Das Oberlandesgericht Regensburg hatte sich im Jahr 2024 mit einem komplexen Erbschaftsstreit zwischen zwei Brüdern zu befassen. Streitpunkt war die Übertragung von Grundbesitz kurz vor dem Tod des Vaters sowie Geldzuwendungen, die der Beklagte als Sohn vom Erblasser erhalten hatte. Der Kläger machte Ansprüche nach § 2287 BGB (Schenkung unter Lebenden mit beeinträchtigender Wirkung)  sowie Pflichtteilsergänzungsansprüche nach § 2329 BGB geltend.[1]

Testamentarische Ausgangslage: Berliner Testament mit Bindungswirkung

Der Erblasser und seine Ehefrau hatten im Jahr 2009 ein gemeinschaftliches Ehegattentestament errichtet. Sie setzten sich gegenseitig zu Alleinerben ein, der Kläger sollte Schlusserbe werden. Die Kinder des Beklagten waren als Nacherben vorgesehen. Frühere Verfügungen von Todes wegen wurden ausdrücklich aufgehoben.

Nach dem Tod der Mutter im Jahr 2013 und dem Tod des Vaters im Jahr 2018 nahm der Kläger das Erbe an. Der Nachlass war allerdings wertlos.
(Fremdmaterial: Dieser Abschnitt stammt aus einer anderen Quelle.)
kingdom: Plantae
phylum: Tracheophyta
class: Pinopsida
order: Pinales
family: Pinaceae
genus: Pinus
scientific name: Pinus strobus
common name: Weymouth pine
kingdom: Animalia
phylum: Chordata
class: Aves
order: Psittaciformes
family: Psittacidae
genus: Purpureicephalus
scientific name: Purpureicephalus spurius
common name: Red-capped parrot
Streitpunkt: Grundstücksübertragung und Geldzuwendungen an den Beklagten

Der Vater hatte im Oktober 2018, wenige Wochen vor seinem Tod, mehrere Grundstücke auf den Beklagten übertragen. Die notarielle Urkunde sah ein Nießbrauchsrecht, eine Leibrente von 1.000 € monatlich sowie Pflege- und Wartungsverpflichtungen vor. Zugleich erklärte der Erblasser, dass er an das gemeinschaftliche Testament gebunden sei, die Übertragung aber zur Verbesserung der wirtschaftlichen Situation seines Sohnes erfolge.
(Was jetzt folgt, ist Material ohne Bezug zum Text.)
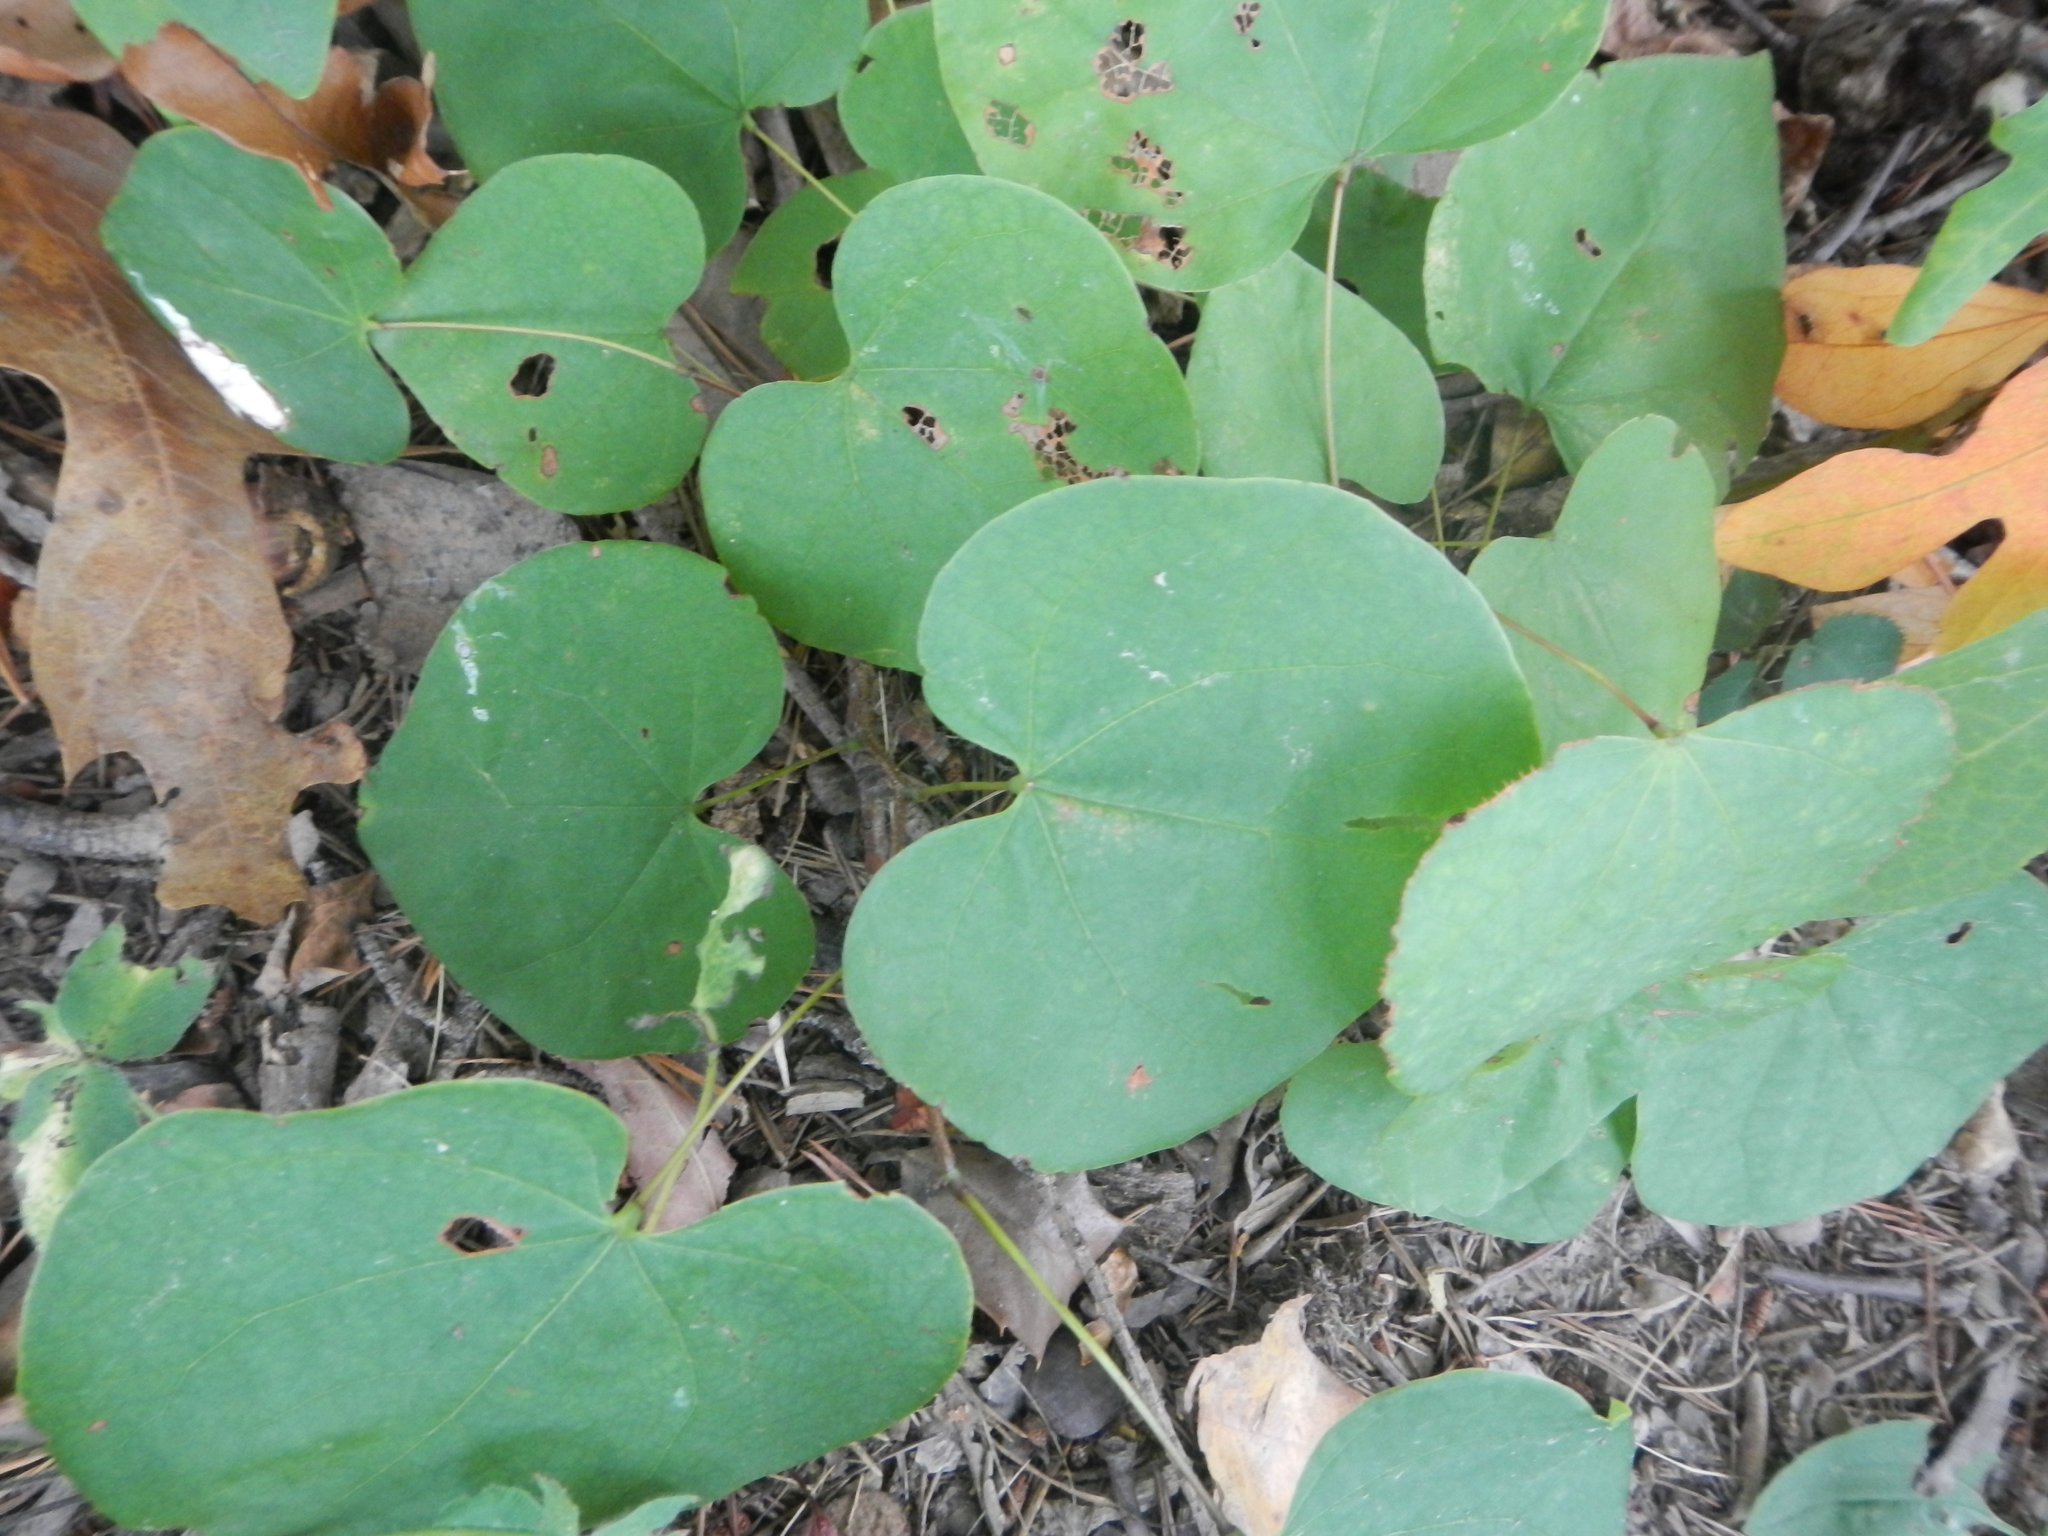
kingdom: Plantae
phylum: Tracheophyta
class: Magnoliopsida
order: Fabales
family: Fabaceae
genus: Cercis
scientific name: Cercis canadensis
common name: Eastern redbud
Im November 2018 wurde der Beklagte als Eigentümer im Grundbuch eingetragen. Der Verkehrswert der Immobilien lag bei rund 400.000 €.

Zusätzlich überwies der Erblasser zwischen 2015 und 2019 insgesamt 55.000 € an den Beklagten, teils monatlich, teils als Einmalbetrag unter dem Verwendungszweck „Schenkung“.

Klage des Bruders: Rückübertragung der Grundstücke und Herausgabe der Geldbeträge

Der Kläger forderte vom Beklagten die Übereignung der übertragenen Grundstücke sowie die Rückzahlung der 55.000 €, da es sich seiner Ansicht nach um unentgeltliche Zuwendungen ohne lebzeitiges Eigeninteresse des Erblassers gehandelt habe. Die Gegenleistungen (Pflege, Leibrente, Nießbrauch) seien nur zum Schein vereinbart worden.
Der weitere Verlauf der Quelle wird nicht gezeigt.